400 Bad Request: This is a generic error code indicating that the request could not be understood by the server
404 Not Found: The requested document does not exist on this server
505 HTTP Version Not Supported: The requested HTTP protocol version is not supported by the server
How would you like to see a real HTTP response message? This is highly recommended and very easy to do! First Telnet into your favourite Web server. Then type in a one-line request message for some object that is housed on the server. For example, if you have access to command prompt, type:
telent cis.poly.edu 80
GET /~ross/ HTTP/1.1
(Press the carriage return twice after typing the last line). This opens a TCP connection to port 80 of the host cis.poly.edu and then sends the HTTP request message. You should see a response message that includes the base HTML file of Professor Ross’s homepage. If you’d rather just see the HTTP message lines and not receive the object itself, replace GET with HEAD. Finally, replace /~ross/ with /~banana/ and see what kind of response message you get.
In this section we discusses a number of header lines that can be used within HTTP request and response messages. The HTTP specification defines many, many more header lines that can be inserted by browsers, Web servers, and network cache servers. We have covered only a small number of the totality of header lines. We’ll cover a few more below and another small number when we discuss network Web caching.
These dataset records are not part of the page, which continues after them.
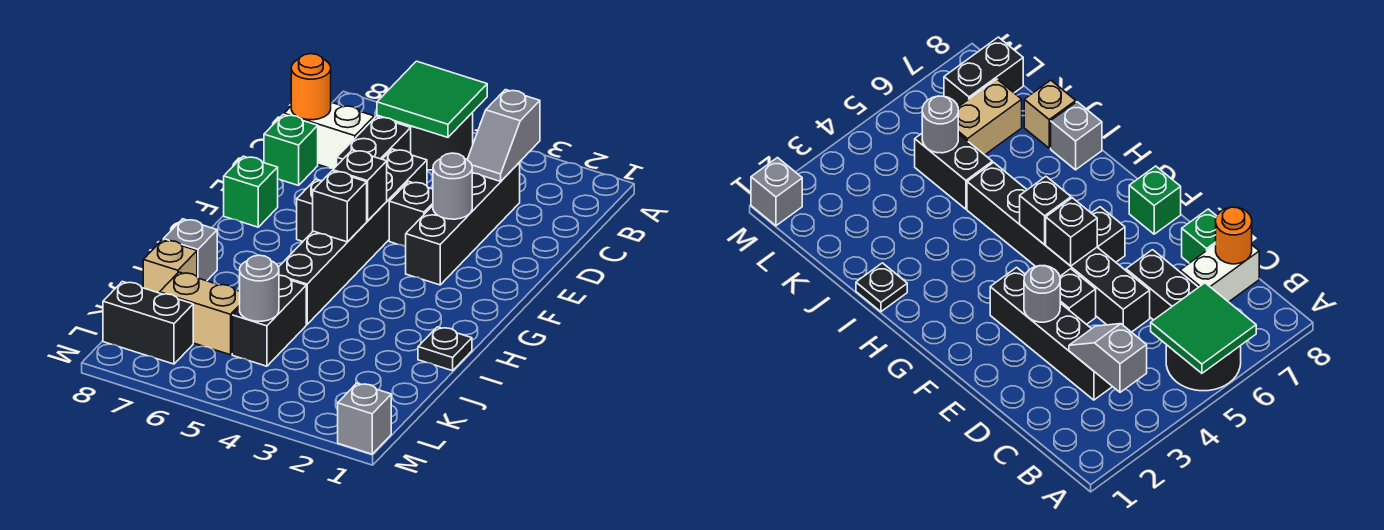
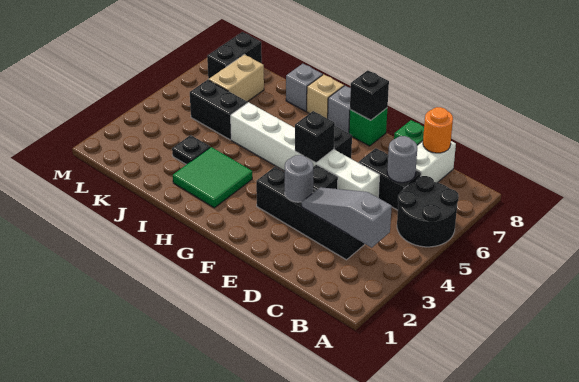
green 2x2 tile [377,61,487,137] -> green 2x2 tile moved to [173,147,252,208]
grey 1x2 slope [467,90,540,181] -> grey 1x3 slope [302,187,392,248]
black 1x6 brick [278,149,427,324] -> white 1x6 brick [231,102,380,197]
black 1x1 brick [313,171,367,242] -> black 1x1 brick moved to [350,70,389,120]
black 1x1 plate [418,327,472,371] -> black 1x1 plate moved to [172,135,210,165]
tan 1x1 brick [143,240,197,293] -> tan 1x1 brick moved to [307,74,344,119]
grey 1x1 round brick [240,255,279,321] -> grey 1x1 round brick moved to [387,136,417,183]
grey 1x1 brick [338,383,391,454] -> grey 1x1 brick moved to [328,86,351,133]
Hoes does a browser decide which header lines to include in a request message? How does a web server decide which header lines to include in the response message? A browser will generate header lines as a function of the browser type and version (for example, an HTTP/1.0 browser will not generate any 1.1 header lines), the user configuration of the browser (for example, preferred language), and whether the browser currently has a cached, but possibly out-of-date, version of the object. Web servers behave similarly: There are different products, versions, and configurations, all of which influence which header lines are included in response messages.